Yellow fever occurs only in Africa and South America. The clinical spectrum of yellow fever ranges from subclinical infection to overwhelming pansystemic disease. Yellow fever has an abrupt onset after an incubation period of 3–6 days, and usually includes fever, prostration, headache, photophobia, lumbosacral pain, extremity pain (including the knee joints), epigastric pain, anorexia, and vomiting. The illness might progress to liver and renal failure, and hemorrhagic symptoms and signs caused by thrombocytopenia and abnormal clotting and coagulation can occur. The fatality rate of severe yellow fever is approximately 20%.
Treatment for yellow fever consists of providing general supportive care and varies, depending on which organ systems are involved. No effective specific antiviral therapy for yellow fever has been identified.
Two forms of yellow fever, urban and jungle, are epidemiologically distinguishable.
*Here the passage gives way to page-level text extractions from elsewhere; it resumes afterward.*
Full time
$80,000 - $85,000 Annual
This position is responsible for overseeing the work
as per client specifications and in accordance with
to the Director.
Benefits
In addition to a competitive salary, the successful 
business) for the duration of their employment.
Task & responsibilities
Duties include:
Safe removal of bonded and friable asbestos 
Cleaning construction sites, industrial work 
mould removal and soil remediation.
Clinically and etiologically they are identical. Urban yellow fever is an epidemic viral disease of humans transmitted from infected to susceptible persons by Aedes aegypti mosquitoes, which breed in domestic and peridomestic containers (e.g., water jars, barrels, drums, tires, or tin cans) and thus in close association with humans. In areas where Ae. aegypti has been eliminated or suppressed, urban yellow fever has disappeared.
Urban yellow fever can be prevented by vaccinating human populations at risk for infection or by suppressing populations of Ae. aegypti mosquitoes so that they no longer perpetuate infection. Jungle yellow fever can most effectively be prevented by vaccination of human populations at risk for exposure.